Marak Kecelakaan Kerja, Pengamat: Pemerintah Dikejar Target
Reporter
Budiarti Utami Putri
Editor
Dewi Rina Cahyani
Sabtu, 24 Februari 2018 16:08 WIB
TEMPO.CO, Jakarta - Ketua Masyarakat Konstruksi Indonesia Harun Alrasyid Lubis menilai ada bias optimisme dalam proyek pembangunan infrastruktur di Indonesia. Pendapat ini dia kemukakan seiring dengan maraknya kecelakaan kerja dalam proyek infrastruktur selama setengah tahun belakangan.
"Ini besar pasak daripada tiang, kemudian timbul bias optimisme, karena target yang sebenarnya tidak akan tercapai," kata Harun dalam diskusi "Proyek Infrastruktur: Antara Percepatan dan Pertaruhan" di Cikini, Jakarta, Sabtu, 24 Februari 2018.
Harun mengatakan ada persoalan yang sifatnya manajerial dalam berbagai kecelakaan konstruksi tersebut. Dia berpendapat terlalu mencolok jika belasan kejadian konstruksi sejak Agustus tahun lalu murni kecelakaan.

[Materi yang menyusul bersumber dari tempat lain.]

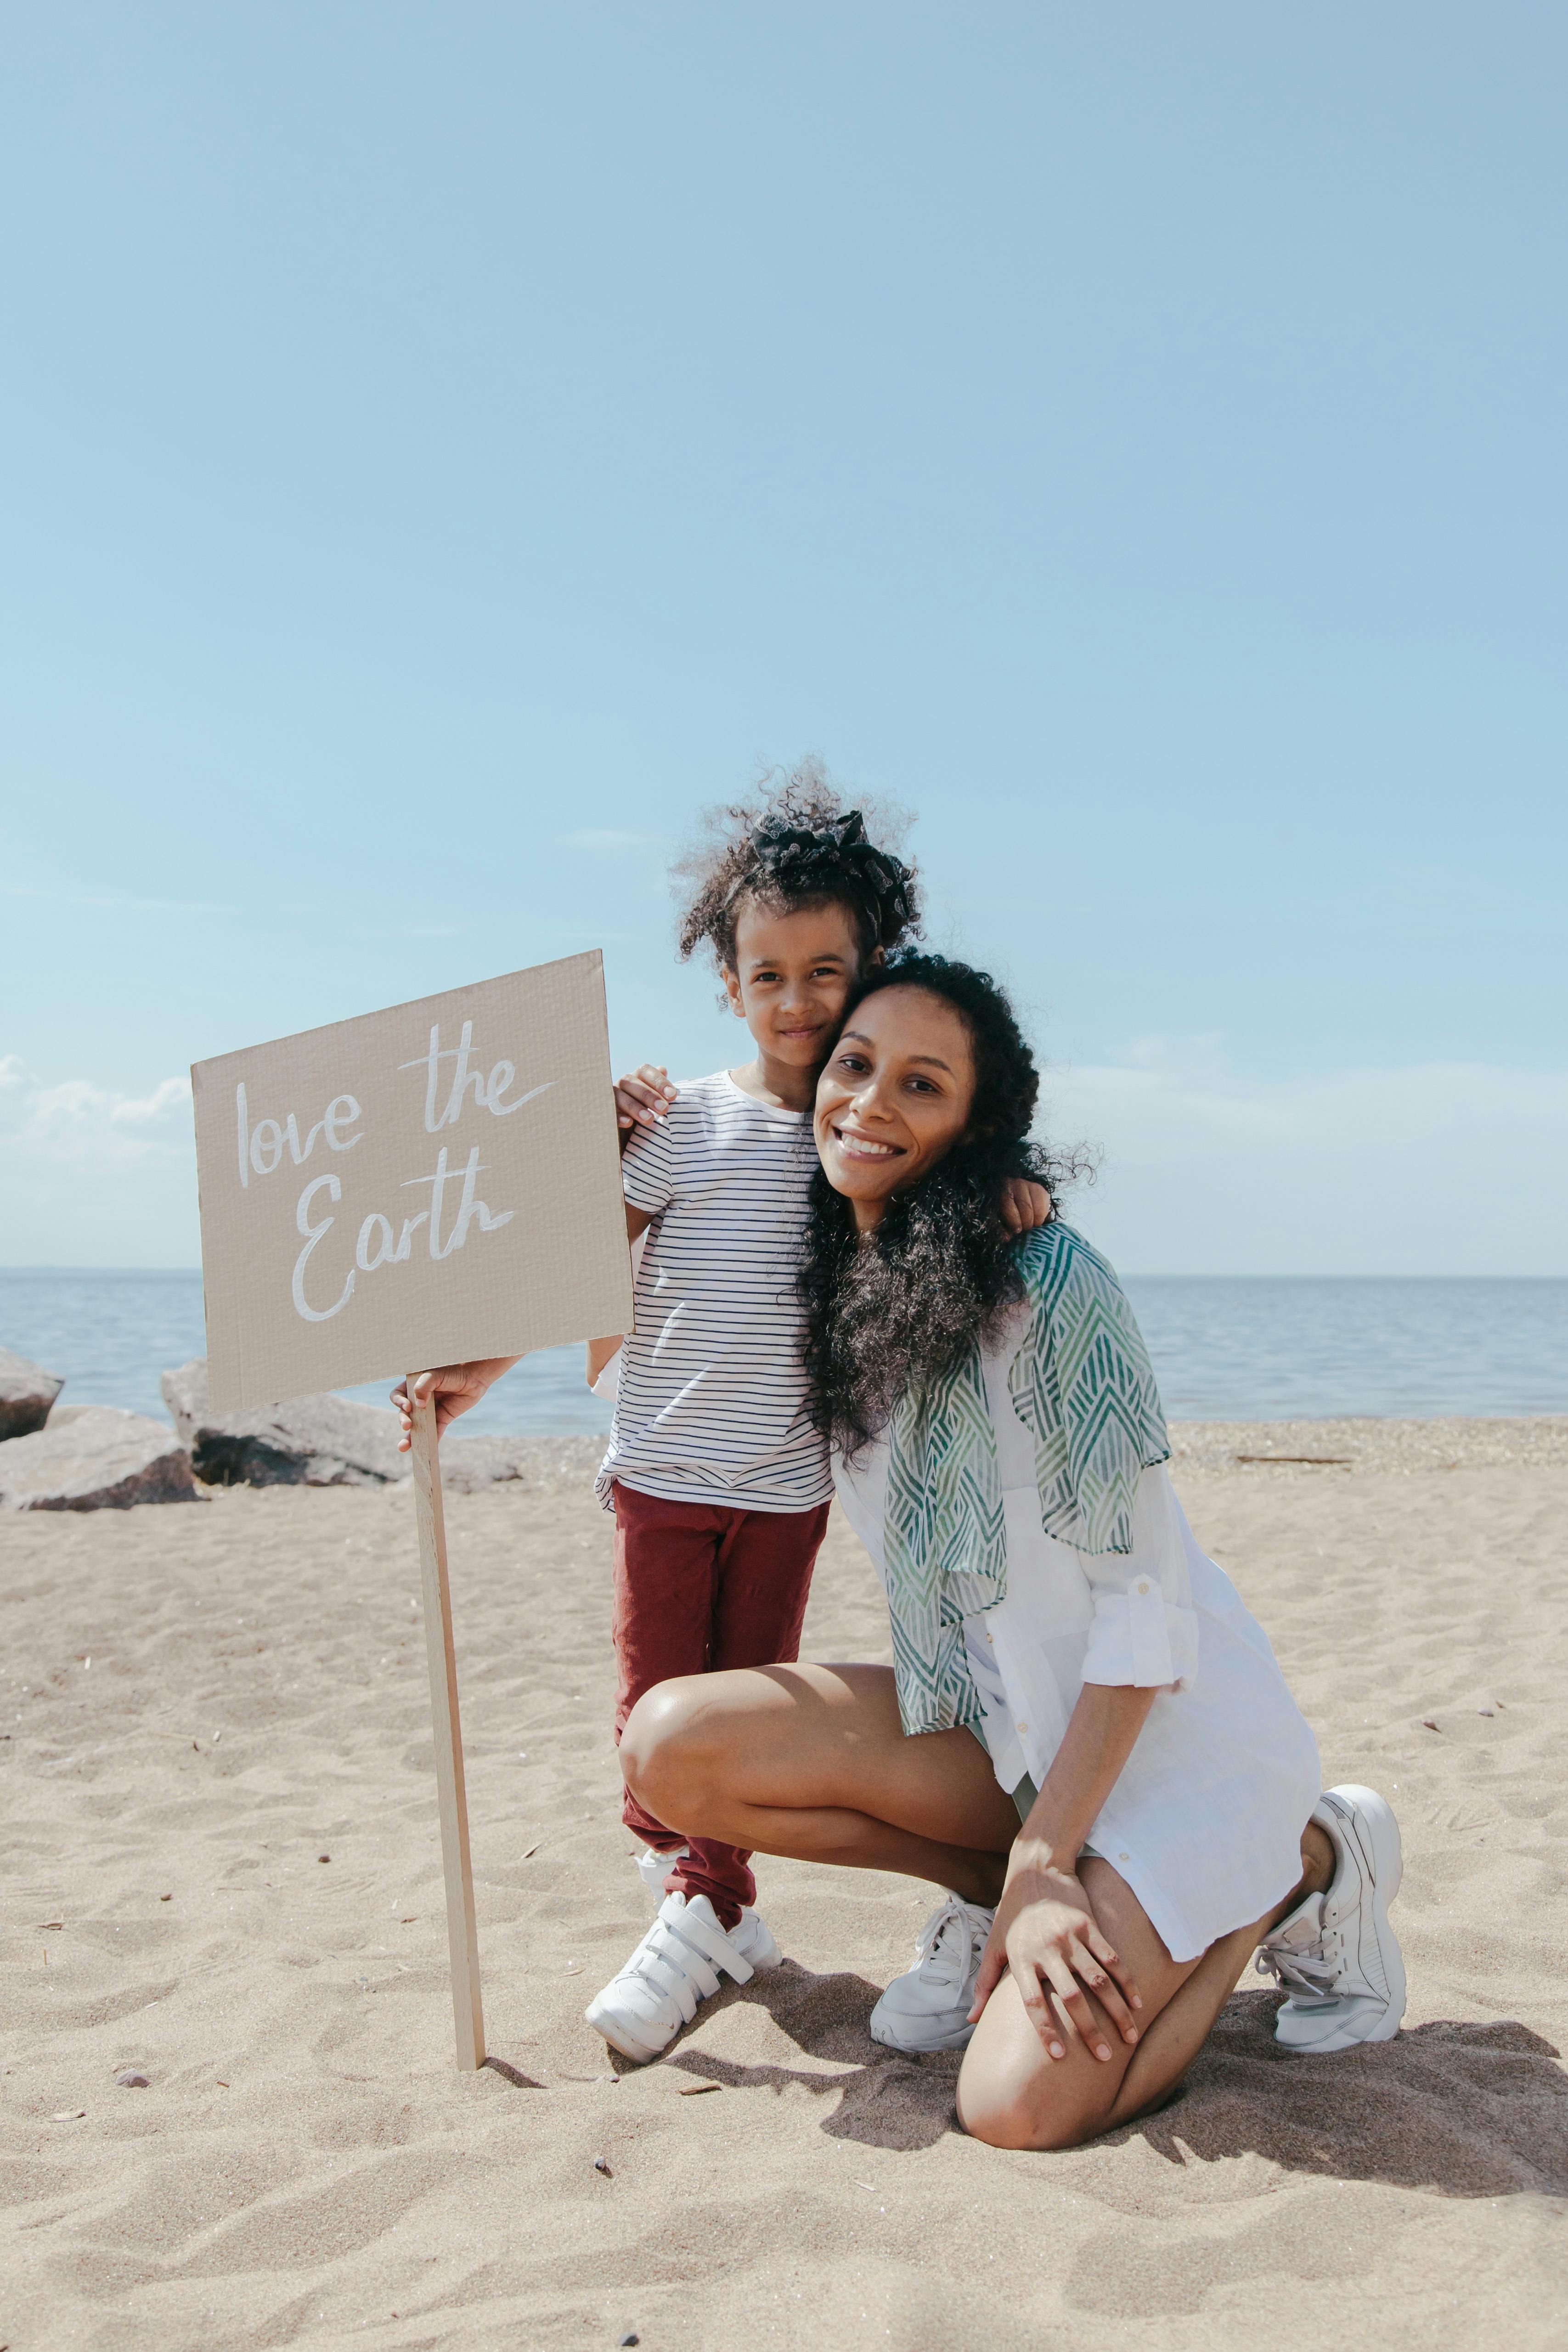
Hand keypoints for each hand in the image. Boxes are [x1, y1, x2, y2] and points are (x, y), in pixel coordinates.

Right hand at [390, 1359, 514, 1449]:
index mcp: (413, 1384)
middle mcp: (419, 1398)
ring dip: (411, 1437)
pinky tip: (428, 1448)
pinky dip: (432, 1440)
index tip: (408, 1406)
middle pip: (405, 1413)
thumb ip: (424, 1386)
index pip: (398, 1395)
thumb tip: (418, 1405)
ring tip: (403, 1447)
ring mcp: (431, 1409)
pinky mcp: (443, 1417)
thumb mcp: (436, 1374)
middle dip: (403, 1420)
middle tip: (407, 1425)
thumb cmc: (453, 1369)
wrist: (475, 1374)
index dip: (399, 1402)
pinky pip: (436, 1431)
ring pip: (418, 1425)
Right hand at [615, 1063, 677, 1134]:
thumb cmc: (649, 1112)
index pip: (645, 1071)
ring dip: (634, 1107)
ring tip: (649, 1119)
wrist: (631, 1133)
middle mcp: (622, 1084)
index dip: (659, 1082)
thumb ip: (659, 1088)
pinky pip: (609, 1113)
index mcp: (636, 1078)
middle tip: (664, 1109)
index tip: (673, 1096)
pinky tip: (629, 1123)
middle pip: (630, 1082)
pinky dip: (618, 1117)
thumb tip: (662, 1069)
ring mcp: (611, 1098)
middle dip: (648, 1095)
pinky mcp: (605, 1114)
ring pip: (618, 1096)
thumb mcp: (657, 1101)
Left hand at [969, 1855, 1140, 2061]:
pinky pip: (1112, 1958)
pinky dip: (1126, 1982)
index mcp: (1022, 1958)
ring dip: (1116, 2011)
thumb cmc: (1012, 1913)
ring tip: (1129, 2037)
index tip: (1059, 2056)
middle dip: (1090, 2029)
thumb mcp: (995, 1946)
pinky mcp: (1089, 1925)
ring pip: (1099, 1980)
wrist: (1035, 1869)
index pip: (1033, 2002)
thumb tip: (970, 2020)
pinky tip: (1137, 2003)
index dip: (1045, 2029)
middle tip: (1104, 2057)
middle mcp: (1047, 1950)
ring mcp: (1070, 1937)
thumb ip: (984, 1984)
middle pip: (1072, 1996)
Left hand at [1000, 1175, 1052, 1233]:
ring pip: (1038, 1207)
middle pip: (1026, 1207)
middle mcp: (1016, 1183)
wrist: (1012, 1197)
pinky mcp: (1041, 1189)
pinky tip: (1036, 1217)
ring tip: (1031, 1225)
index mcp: (1001, 1190)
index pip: (1008, 1204)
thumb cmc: (1003, 1210)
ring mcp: (1030, 1184)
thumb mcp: (998, 1218)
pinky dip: (1042, 1214)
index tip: (1017, 1231)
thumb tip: (1007, 1238)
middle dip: (1026, 1222)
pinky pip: (1045, 1204)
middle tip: (1025, 1229)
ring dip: (1036, 1220)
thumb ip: (1001, 1228)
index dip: (1014, 1221)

Harun menilai perusahaan badan usaha milik negara yang menjadi kontraktor mendapatkan penugasan yang terlalu besar, sedangkan target yang ada terhitung mepet. "Saya menduga dengan perencanaan yang begitu overloading, giant, kemudian dilakukan penugasan kepada kontraktor yang PMN-nya juga terbatas. Saya yakin mereka under pressure," kata Harun.
Berbagai pendapat ihwal proyek infrastruktur ini marak diungkapkan sejumlah pihak belakangan ini menyusul ambruknya bekisting pierhead milik PT Waskita Toll Road di jalan tol Bekasi-Cawang-Kampung-Melayu (Becakayu) pada pukul 03.00, Selasa, 20 Februari 2018. Sebelumnya, ada tiga proyek lainnya milik Waskita yang juga mengalami kecelakaan kerja, yakni ambruknya girder jalan tol Bogor Ciawi Sukabumi (Bocimi) pada 22 September 2017, girder jalan tol Pasuruan Probolinggo pada 29 Oktober 2017, dan girder jalan tol Depok Antasari (Desari) pada 2 Januari 2018.
Hari ini, Kementerian Pekerjaan Umum dan Perumahan Rakyat, Kementerian Perhubungan, dan Kementerian BUMN menggelar rapat terkait dengan kecelakaan itu. Pemerintah akhirnya sepakat menghentikan sementara proyek tersebut untuk evaluasi menyeluruh baik dari desain, metodologi kerja, SOP, dan peralatannya.
Selanjutnya, evaluasi dari Komite Keselamatan Konstruksi akan diberikan langsung kepada kementerian pemegang proyek, yakni Kementerian BUMN.